Render every line of extracted text from all the items as a Markdown table with the columns "Row" and "Line", numbering the rows in order and omitting blank lines. Leave the pictures out of the answer.

(Page images and extracted text)

Content starts

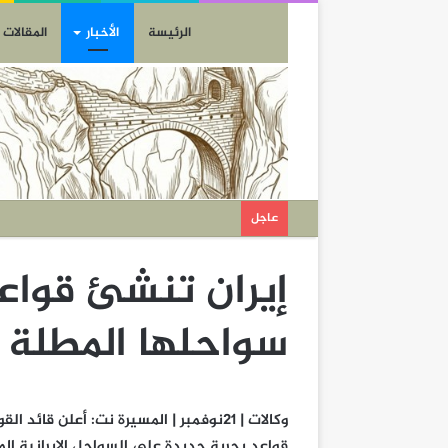
الرئيسة
الأخبار
المقالات
عاجل
إيران تنشئ قواع
سواحلها المطلة 
قواعد بحرية جديدة على السواحل الإيرانية الم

Content ends

Result below
| Row | Line |
|---|---|
| 1 | الرئيسة |
| 2 | الأخبار |
| 3 | المقالات |
| 4 | عاجل |
| 5 | إيران تنشئ قواع |
| 6 | سواحلها المطلة  |
| 7 | قواعد بحرية جديدة على السواحل الإيرانية الم |